= Didacus Ximenes =

Spanish Dominican theologian (died 1560)

Didacus Ximenes (died 1560) was a Spanish Dominican of the sixteenth century, noted as a theologian, philosopher, and astronomer.

He took his licentiate in law at University of Salamanca, and there, before Christmas, 1543, received the habit of the Friars Preachers from the hands of Dominic Soto, then prior of the Dominican convent at Salamanca. The vocation of Ximenes to the religious state seemed miraculous; for, while rector of the College of Cuenca at Salamanca, the king came to esteem him so highly that he was about to honour him with judicial dignity when, all unexpectedly, Ximenes was summoned to the Dominican convent by an unknown priest of the same order, who predicted that in a short time he would give up the practice of law for the religious life in the Order of Preachers.
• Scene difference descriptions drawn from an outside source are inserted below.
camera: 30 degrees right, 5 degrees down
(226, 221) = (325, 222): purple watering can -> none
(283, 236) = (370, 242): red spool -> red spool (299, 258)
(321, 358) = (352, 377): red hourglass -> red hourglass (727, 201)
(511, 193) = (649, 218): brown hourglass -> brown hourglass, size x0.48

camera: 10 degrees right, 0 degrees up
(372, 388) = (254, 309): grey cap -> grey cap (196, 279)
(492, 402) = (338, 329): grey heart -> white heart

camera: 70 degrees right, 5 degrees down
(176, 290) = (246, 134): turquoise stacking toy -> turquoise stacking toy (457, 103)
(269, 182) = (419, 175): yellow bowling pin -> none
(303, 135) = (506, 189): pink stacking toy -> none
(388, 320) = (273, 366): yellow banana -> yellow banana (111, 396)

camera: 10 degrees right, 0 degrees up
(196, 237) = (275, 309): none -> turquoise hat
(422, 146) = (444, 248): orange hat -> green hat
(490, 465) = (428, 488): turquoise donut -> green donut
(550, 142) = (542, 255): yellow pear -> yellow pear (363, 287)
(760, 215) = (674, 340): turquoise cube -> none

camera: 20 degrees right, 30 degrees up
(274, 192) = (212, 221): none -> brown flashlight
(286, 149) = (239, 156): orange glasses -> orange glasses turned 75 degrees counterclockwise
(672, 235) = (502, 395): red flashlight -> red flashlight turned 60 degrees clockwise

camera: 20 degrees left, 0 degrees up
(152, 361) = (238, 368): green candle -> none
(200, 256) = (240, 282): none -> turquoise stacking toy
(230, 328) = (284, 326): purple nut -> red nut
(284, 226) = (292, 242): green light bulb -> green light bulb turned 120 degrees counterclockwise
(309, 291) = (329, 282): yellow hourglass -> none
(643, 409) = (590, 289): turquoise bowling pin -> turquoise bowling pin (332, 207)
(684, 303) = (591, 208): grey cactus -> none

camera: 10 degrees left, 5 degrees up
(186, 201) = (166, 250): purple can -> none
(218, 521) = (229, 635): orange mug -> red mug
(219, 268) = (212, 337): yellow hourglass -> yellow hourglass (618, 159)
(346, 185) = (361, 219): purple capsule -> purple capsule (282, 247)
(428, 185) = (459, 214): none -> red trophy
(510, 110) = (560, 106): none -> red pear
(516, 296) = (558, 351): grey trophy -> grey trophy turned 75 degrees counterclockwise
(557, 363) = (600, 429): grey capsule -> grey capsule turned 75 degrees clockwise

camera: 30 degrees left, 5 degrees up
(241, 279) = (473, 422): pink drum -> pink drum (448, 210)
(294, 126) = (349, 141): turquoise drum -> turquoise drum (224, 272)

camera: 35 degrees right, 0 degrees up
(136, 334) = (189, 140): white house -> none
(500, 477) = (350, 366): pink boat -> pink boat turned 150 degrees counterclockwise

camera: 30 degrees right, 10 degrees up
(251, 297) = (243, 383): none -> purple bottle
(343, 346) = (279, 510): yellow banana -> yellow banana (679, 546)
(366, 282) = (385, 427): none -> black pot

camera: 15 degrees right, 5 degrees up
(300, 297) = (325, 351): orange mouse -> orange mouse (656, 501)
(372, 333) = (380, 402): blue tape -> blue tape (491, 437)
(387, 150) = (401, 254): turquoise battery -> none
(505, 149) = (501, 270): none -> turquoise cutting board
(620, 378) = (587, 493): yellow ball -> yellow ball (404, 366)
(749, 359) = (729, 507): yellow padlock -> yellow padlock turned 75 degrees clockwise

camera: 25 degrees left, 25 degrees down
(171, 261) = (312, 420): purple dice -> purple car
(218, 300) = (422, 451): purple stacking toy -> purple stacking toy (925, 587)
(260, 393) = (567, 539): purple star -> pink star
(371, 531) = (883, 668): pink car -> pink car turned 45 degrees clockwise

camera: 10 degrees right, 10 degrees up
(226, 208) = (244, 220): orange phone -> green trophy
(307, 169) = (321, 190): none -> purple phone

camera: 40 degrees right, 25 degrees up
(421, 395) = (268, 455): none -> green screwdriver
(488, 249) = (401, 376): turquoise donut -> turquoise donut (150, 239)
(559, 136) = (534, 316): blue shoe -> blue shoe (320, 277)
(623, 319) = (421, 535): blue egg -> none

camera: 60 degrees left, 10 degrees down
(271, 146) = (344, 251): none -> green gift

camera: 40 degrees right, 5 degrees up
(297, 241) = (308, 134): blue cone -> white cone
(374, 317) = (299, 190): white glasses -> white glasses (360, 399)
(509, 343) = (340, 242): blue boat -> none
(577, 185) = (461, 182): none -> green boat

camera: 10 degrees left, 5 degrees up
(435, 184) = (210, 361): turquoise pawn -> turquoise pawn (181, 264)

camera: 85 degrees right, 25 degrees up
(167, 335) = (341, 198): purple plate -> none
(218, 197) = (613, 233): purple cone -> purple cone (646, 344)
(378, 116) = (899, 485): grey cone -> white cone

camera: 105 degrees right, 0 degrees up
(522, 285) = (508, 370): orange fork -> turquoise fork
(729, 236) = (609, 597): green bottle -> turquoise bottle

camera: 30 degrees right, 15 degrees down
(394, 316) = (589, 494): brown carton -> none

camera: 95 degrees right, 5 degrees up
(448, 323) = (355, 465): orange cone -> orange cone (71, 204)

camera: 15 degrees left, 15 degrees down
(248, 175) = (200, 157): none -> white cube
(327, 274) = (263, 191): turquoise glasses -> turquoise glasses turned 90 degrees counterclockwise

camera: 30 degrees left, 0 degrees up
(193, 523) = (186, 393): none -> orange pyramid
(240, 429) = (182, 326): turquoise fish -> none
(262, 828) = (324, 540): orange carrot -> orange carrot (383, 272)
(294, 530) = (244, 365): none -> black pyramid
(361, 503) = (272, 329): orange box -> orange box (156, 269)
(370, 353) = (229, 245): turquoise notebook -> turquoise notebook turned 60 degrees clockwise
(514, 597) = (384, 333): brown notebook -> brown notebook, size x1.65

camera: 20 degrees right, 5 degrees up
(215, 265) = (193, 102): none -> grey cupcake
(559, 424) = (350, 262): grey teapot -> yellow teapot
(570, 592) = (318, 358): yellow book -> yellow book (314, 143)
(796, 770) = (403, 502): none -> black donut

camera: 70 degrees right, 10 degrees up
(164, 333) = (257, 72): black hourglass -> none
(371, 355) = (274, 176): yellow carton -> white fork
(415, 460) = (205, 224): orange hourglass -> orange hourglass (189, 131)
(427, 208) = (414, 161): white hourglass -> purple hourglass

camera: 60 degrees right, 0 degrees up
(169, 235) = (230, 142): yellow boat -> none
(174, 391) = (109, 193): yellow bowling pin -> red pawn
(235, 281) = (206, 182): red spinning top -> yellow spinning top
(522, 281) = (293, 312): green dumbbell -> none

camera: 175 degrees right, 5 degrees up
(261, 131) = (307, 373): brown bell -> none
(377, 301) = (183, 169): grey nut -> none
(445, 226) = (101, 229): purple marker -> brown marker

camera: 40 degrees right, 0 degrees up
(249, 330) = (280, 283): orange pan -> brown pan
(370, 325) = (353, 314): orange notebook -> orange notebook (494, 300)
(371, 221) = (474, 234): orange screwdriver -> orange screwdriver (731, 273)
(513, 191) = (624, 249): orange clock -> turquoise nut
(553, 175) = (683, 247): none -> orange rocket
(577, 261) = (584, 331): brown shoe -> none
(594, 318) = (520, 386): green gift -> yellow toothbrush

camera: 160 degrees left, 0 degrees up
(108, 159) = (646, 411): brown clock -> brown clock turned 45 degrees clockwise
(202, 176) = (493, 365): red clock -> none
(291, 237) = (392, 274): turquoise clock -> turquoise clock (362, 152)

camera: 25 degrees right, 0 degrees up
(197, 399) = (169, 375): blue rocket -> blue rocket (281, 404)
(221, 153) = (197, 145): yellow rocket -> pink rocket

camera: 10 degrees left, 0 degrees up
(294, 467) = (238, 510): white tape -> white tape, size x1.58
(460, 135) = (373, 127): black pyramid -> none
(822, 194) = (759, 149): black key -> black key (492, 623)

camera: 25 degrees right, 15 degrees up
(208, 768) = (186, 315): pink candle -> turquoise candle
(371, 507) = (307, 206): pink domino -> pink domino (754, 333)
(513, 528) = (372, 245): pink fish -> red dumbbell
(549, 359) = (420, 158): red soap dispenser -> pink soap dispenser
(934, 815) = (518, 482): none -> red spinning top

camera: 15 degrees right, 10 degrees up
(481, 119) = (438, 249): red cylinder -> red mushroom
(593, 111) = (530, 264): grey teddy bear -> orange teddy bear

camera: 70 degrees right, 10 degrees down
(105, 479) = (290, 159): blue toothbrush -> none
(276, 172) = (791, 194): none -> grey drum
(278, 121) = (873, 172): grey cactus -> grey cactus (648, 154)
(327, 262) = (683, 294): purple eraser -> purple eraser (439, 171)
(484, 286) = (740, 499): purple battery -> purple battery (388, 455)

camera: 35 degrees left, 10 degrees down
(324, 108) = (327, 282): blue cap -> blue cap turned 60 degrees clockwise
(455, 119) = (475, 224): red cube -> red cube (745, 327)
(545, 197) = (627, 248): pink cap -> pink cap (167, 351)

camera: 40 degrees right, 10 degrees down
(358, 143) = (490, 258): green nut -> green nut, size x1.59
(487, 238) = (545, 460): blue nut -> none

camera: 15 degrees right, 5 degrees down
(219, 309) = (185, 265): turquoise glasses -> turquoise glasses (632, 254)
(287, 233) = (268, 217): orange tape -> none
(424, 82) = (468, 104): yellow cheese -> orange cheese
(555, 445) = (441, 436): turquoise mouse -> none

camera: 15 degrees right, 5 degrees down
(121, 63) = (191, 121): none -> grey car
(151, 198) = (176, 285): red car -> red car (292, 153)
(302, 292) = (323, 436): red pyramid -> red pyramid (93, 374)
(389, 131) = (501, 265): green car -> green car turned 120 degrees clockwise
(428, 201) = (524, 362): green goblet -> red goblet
Although this prediction was received with laughter, it was soon verified. Ximenes obtained the degree of Bachelor (in the Dominican sense) in his province, and on 11 April 1559, was chosen socius to Bartholomew Carranza, Archbishop of Toledo, and by him sent to Segobia with special letters to the vicar and definitors of the provincial chapter gathered there, to dissuade the members of the chapter from re-electing Melchior Cano as provincial. His efforts, however, were fruitless.

==Works==
Chief among Ximenes' works are:
- Calendarium perpetuum, sive Ordo recitandi divini officii juxta ritum Ordinis Praedicatorum (Salamanca, 1563; Antwerp, 1566)
- De eruditione religiosorum, in Spanish.